Cependant, les chercheurs affirment que cela n’a pas d’impact sur l’évaluation des données, en lien avec les facteurs socioculturels. Les hommes dont les réponses évoquaient un plus grand facteur de risque de suicide ont été informés des services d’aide mis à leur disposition.
« L’analyse du coup de sonde indique qu’il est possible de distinguer trois groupes de gens », affirme M. Eggenberger.
Pour environ 60% des participants, le fait de se conformer aux idéologies masculines traditionnelles n’a pas eu d’impact majeur. Les chercheurs ont baptisé ce groupe « les égalitaristes ».
Environ 15% des répondants – appelés les players (ou les séducteurs) – ont une image de la masculinité qui se manifeste principalement sous la forme d’une attitude patriarcale. Il est également important, pour ces hommes, d’avoir plusieurs partenaires sexuels féminins et d’être perçus comme étant hétérosexuels.
Le dernier groupe, appelé les stoïques, rassemble environ le quart des hommes. Ceux-ci se conforment fortement aux normes traditionnelles – pas en lien avec le statut social et le succès sexuel, comme les séducteurs, mais plutôt en ce qui concerne le contrôle des émotions, l’indépendance et la prise de risque, comme par exemple le fait de conduire à grande vitesse ou de pratiquer des sports extrêmes.
Toujours selon les résultats des différents questionnaires, les stoïques seraient au-delà de deux fois plus à risque de tenter de s’enlever la vie que les égalitariens. En comparaison, le risque n’était pas spécialement élevé chez les séducteurs. « Particulièrement dans le cas de situations stressantes ou de crises de santé mentale, les attitudes des stoïques représentent une combinaison spécialement dangereuse », soutient M. Eggenberger.

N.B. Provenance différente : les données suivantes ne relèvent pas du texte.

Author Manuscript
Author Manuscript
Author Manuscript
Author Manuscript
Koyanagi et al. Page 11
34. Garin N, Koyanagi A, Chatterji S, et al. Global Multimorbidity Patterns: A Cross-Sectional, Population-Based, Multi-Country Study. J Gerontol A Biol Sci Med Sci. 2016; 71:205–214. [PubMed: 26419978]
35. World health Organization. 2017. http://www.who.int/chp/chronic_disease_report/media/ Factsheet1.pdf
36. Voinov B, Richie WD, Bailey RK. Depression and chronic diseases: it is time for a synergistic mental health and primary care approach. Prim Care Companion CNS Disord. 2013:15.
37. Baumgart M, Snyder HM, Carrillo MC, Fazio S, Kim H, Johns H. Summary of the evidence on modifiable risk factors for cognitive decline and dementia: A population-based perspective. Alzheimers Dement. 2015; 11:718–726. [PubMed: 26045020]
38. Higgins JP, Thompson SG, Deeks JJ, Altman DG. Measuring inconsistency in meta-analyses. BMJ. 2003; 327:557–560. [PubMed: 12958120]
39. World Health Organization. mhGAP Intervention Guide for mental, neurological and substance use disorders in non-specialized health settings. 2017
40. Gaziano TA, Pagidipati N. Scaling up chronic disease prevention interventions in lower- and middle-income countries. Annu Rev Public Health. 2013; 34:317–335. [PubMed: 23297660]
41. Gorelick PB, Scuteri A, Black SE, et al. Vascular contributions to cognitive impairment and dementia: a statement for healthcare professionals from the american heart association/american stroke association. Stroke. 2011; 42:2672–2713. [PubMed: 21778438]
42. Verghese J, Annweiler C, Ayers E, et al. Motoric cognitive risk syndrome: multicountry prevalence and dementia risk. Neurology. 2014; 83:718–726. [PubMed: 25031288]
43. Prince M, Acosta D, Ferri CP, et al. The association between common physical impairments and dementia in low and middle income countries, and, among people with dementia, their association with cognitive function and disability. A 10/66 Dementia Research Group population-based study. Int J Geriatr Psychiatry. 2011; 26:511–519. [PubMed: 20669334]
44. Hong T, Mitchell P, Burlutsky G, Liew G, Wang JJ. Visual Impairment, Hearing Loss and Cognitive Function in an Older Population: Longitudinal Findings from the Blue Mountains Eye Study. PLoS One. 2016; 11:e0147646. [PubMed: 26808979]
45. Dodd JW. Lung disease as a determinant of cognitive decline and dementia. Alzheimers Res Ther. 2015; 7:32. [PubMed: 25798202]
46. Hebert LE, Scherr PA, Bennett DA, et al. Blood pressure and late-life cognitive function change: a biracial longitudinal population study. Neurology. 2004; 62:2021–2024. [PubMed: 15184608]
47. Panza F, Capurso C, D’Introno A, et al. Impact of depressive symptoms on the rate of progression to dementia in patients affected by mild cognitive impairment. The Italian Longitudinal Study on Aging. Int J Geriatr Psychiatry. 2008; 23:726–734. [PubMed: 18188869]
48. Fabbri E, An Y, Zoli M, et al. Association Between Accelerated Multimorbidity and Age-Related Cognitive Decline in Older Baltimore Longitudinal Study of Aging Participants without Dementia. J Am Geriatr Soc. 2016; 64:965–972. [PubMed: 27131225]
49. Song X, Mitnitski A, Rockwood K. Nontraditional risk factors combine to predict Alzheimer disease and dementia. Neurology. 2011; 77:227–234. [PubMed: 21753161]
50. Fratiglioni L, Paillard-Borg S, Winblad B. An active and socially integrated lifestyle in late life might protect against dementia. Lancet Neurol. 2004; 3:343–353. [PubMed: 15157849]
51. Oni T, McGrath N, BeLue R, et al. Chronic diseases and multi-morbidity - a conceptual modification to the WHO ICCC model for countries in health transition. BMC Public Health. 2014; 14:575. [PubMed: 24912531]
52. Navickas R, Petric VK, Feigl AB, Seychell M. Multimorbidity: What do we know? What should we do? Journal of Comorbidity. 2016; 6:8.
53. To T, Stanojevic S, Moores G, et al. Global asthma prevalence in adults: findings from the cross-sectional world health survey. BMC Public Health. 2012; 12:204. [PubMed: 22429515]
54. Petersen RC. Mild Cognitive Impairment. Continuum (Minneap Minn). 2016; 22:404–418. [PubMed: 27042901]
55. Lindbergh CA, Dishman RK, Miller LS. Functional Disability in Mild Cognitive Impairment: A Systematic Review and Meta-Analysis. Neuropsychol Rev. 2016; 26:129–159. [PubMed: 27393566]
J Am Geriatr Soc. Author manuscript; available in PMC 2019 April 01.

« Ils penseraient quelque chose du genre de « je ne peux pas montrer mes sentiments, et je dois résoudre mes problèmes par moi-même ». Ajoutez à cela la forte tentation de prise de risque des stoïques, et cela peut produire une « vision en tunnel » – et le suicide est parfois perçu comme la seule porte de sortie. »

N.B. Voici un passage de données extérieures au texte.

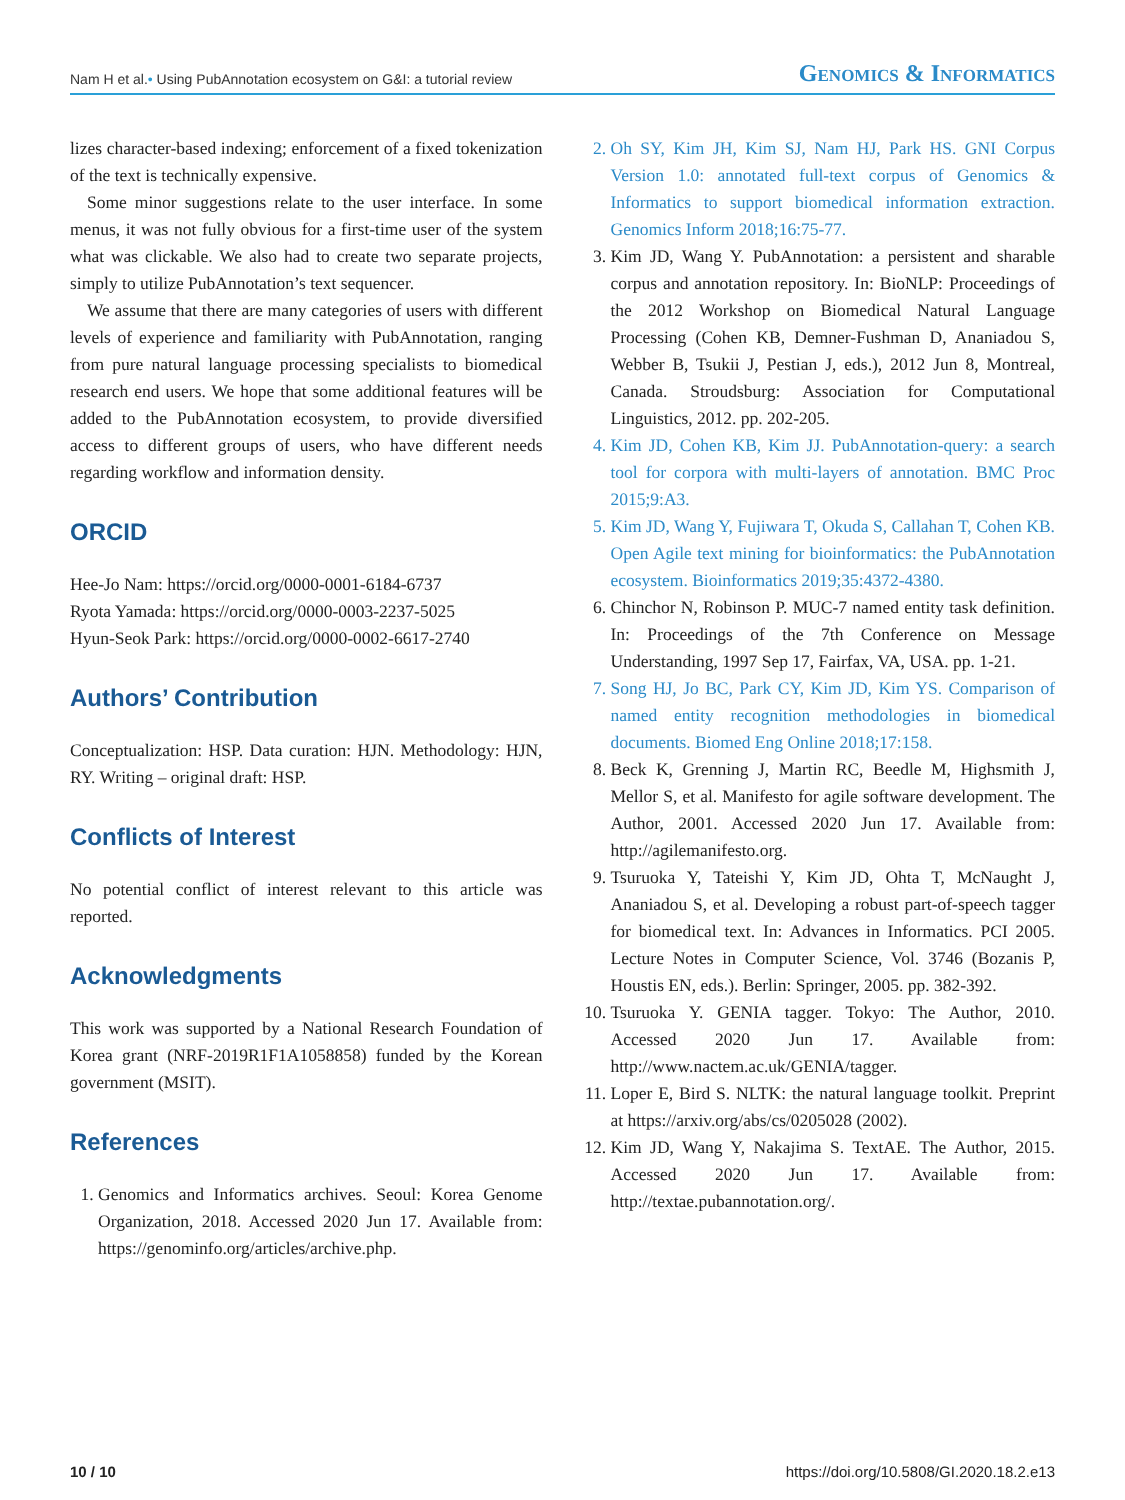Nam H et al.• Using PubAnnotation ecosystem on G&I: a tutorial review
Genomics & Informatics
lizes character-based indexing; enforcement of a fixed tokenization of the text is technically expensive.
Some minor suggestions relate to the user interface. In some menus, it was not fully obvious for a first-time user of the system what was clickable. We also had to create two separate projects, simply to utilize PubAnnotation’s text sequencer.
We assume that there are many categories of users with different levels of experience and familiarity with PubAnnotation, ranging from pure natural language processing specialists to biomedical research end users. We hope that some additional features will be added to the PubAnnotation ecosystem, to provide diversified access to different groups of users, who have different needs regarding workflow and information density.
ORCID
Hee-Jo Nam: https://orcid.org/0000-0001-6184-6737
Ryota Yamada: https://orcid.org/0000-0003-2237-5025
Hyun-Seok Park: https://orcid.org/0000-0002-6617-2740
Authors’ Contribution
Conceptualization: HSP. Data curation: HJN. Methodology: HJN, RY. Writing – original draft: HSP.
Conflicts of Interest
No potential conflict of interest relevant to this article was reported.
Acknowledgments
This work was supported by a National Research Foundation of Korea grant (NRF-2019R1F1A1058858) funded by the Korean government (MSIT).
References
1. Genomics and Informatics archives. Seoul: Korea Genome Organization, 2018. Accessed 2020 Jun 17. Available from: https://genominfo.org/articles/archive.php.
2. Oh SY, Kim JH, Kim SJ, Nam HJ, Park HS. GNI Corpus Version 1.0: annotated full-text corpus of Genomics & Informatics to support biomedical information extraction. Genomics Inform 2018;16:75-77.
3. Kim JD, Wang Y. PubAnnotation: a persistent and sharable corpus and annotation repository. In: BioNLP: Proceedings of the 2012 Workshop on Biomedical Natural Language Processing (Cohen KB, Demner-Fushman D, Ananiadou S, Webber B, Tsukii J, Pestian J, eds.), 2012 Jun 8, Montreal, Canada. Stroudsburg: Association for Computational Linguistics, 2012. pp. 202-205.
4. Kim JD, Cohen KB, Kim JJ. PubAnnotation-query: a search tool for corpora with multi-layers of annotation. BMC Proc 2015;9:A3.
5. Kim JD, Wang Y, Fujiwara T, Okuda S, Callahan T, Cohen KB. Open Agile text mining for bioinformatics: the PubAnnotation ecosystem. Bioinformatics 2019;35:4372-4380.
6. Chinchor N, Robinson P. MUC-7 named entity task definition. In: Proceedings of the 7th Conference on Message Understanding, 1997 Sep 17, Fairfax, VA, USA. pp. 1-21.
7. Song HJ, Jo BC, Park CY, Kim JD, Kim YS. Comparison of named entity recognition methodologies in biomedical documents. Biomed Eng Online 2018;17:158.
8. Beck K, Grenning J, Martin RC, Beedle M, Highsmith J, Mellor S, et al. Manifesto for agile software development. The Author, 2001. Accessed 2020 Jun 17. Available from: http://agilemanifesto.org.
9. Tsuruoka Y, Tateishi Y, Kim JD, Ohta T, McNaught J, Ananiadou S, et al. Developing a robust part-of-speech tagger for biomedical text. In: Advances in Informatics. PCI 2005. Lecture Notes in Computer Science, Vol. 3746 (Bozanis P, Houstis EN, eds.). Berlin: Springer, 2005. pp. 382-392.
10. Tsuruoka Y. GENIA tagger. Tokyo: The Author, 2010. Accessed 2020 Jun 17. Available from: http://www.nactem.ac.uk/GENIA/tagger.
11. Loper E, Bird S. NLTK: the natural language toolkit. Preprint at https://arxiv.org/abs/cs/0205028 (2002).
12. Kim JD, Wang Y, Nakajima S. TextAE. The Author, 2015. Accessed 2020 Jun 17. Available from: http://textae.pubannotation.org/.
10 / 10 https://doi.org/10.5808/GI.2020.18.2.e13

L’étude démontre également que les attitudes traditionnelles ne sont aucunement l’apanage des plus vieilles générations, bien au contraire. Chez les stoïques, on trouvait plus de jeunes que dans les autres groupes. Pour M. Eggenberger, cela pourrait s’expliquer par le fait que « selon la perspective de la théorie du développement, le début de l’âge adulte est une étape importante dans la recherche de son identité. Les idéologies masculines traditionnelles offrent aux jeunes hommes une façon de se définir en relation avec leur genre, pour appartenir à un club d’hommes, en quelque sorte ».

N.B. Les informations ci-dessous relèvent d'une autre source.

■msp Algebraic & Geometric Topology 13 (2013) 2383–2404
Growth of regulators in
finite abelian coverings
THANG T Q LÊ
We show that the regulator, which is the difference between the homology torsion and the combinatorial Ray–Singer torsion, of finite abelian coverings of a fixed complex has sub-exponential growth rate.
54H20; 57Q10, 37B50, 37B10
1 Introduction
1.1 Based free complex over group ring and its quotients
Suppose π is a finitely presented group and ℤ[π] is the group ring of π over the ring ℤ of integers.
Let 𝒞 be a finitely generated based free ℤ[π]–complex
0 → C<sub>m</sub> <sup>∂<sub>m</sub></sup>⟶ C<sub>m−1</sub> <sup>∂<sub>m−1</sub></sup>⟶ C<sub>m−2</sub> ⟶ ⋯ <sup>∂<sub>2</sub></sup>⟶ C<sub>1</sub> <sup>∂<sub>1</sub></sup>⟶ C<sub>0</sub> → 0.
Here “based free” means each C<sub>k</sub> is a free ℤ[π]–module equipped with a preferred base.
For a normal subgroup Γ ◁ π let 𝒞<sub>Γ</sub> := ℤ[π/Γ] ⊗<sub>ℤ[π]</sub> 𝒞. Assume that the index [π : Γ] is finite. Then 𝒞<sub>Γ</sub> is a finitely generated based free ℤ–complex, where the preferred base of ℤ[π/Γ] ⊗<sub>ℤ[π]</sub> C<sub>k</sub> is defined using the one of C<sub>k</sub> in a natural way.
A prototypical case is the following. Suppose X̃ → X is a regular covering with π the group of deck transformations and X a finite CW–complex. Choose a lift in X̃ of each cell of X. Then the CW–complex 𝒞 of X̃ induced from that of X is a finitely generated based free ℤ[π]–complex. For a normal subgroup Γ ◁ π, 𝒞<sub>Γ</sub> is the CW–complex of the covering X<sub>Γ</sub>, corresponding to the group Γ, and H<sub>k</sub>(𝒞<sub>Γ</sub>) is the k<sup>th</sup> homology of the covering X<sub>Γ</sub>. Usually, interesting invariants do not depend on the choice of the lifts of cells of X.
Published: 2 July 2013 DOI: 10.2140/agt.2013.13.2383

Mieux reconnaître la dépression pour prévenir le pire
En s’appuyant sur les conclusions de leurs travaux, les chercheurs recommendent la mise sur pied d’interventions visant spécifiquement les stoïques. Par exemple, disent-ils, les professionnels de la santé pourraient être mieux informés à propos de l’existence de ce groupe.
Une étude portant sur quelque 3000 suicides survenus au Canada a ainsi révélé que 60% des hommes concernés avaient cherché à obtenir de l’aide auprès de spécialistes en santé mentale, l’année précédente.
« Cependant, ils pourraient avoir été mal compris, et avoir fini par tomber dans les failles du système », soutient M. Walther.
Ce dernier évoque également une autre raison: « Chez ces hommes, la dépression n’a souvent pas les mêmes symptômes que les effets classiques, mais apparaît plutôt sous la forme de problème somatiques, comme des maux de dos. Ces hommes expriment également, en général, leurs sentiments négatifs sous la forme d’une agression, ou via des comportements à risque, plutôt que d’en parler. »
Ce comportement a ainsi été documenté dans le cadre de plusieurs autres études, affirme-t-on.
Ainsi, la dépression non traitée a été identifiée comme facteur important de la hausse du taux de suicide chez les hommes. Dans le cadre de leur étude, les chercheurs proposent ainsi la mise au point d’une psychothérapie spécifiquement conçue pour les hommes, afin de traiter la dépression. « Entre autres choses, cela s’appuie sur la nécessité de réduire leur conformité aux rôles genrés traditionnels », soutient M. Walther.